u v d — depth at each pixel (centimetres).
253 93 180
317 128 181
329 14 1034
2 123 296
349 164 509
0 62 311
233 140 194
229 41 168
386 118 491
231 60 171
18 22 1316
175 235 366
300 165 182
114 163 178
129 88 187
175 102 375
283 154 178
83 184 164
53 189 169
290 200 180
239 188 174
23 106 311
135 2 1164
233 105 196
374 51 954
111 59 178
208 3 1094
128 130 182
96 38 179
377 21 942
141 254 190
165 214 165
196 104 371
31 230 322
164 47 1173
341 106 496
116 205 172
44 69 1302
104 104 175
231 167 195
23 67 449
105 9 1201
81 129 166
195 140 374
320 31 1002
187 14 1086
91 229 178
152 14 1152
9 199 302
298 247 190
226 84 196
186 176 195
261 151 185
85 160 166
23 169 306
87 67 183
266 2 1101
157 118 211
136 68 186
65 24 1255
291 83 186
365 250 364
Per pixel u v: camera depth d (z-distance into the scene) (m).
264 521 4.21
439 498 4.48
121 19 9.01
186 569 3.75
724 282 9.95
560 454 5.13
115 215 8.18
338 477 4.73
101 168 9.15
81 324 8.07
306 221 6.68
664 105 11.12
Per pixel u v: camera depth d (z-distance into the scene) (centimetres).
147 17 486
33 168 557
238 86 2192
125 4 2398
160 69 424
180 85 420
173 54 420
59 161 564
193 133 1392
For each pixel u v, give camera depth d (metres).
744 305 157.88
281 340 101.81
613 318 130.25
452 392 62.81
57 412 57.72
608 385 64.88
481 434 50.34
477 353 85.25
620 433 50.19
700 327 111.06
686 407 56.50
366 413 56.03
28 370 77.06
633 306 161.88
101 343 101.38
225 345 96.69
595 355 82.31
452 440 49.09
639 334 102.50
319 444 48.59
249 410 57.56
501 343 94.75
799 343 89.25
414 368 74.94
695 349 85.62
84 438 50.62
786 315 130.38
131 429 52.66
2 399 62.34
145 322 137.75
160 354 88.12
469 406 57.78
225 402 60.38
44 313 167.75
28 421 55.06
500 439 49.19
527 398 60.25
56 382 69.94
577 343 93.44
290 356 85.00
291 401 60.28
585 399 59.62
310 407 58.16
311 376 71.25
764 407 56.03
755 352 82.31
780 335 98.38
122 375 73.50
---------------
**Required work:**
Quote the listing above, but only from the line that shows "157 118 211" through the line that shows "281 340 101.81".

**Answer for this exercise:**
157 118 211
136 68 186
65 24 1255
291 83 186
365 250 364
Per pixel u v: camera depth d (z-distance into the scene) (m).
264 521 4.21
439 498 4.48
121 19 9.01
186 569 3.75
724 282 9.95
560 454 5.13
115 215 8.18
338 477 4.73
101 168 9.15
81 324 8.07
306 221 6.68
664 105 11.12
Per pixel u v: camera depth d (z-distance into the scene) (centimetres).
147 17 486
33 168 557
238 86 2192
125 4 2398
160 69 424
180 85 420
173 54 420
59 161 564
193 133 1392
For each pixel u v, give camera depth d (metres).
744 305 157.88
281 340 101.81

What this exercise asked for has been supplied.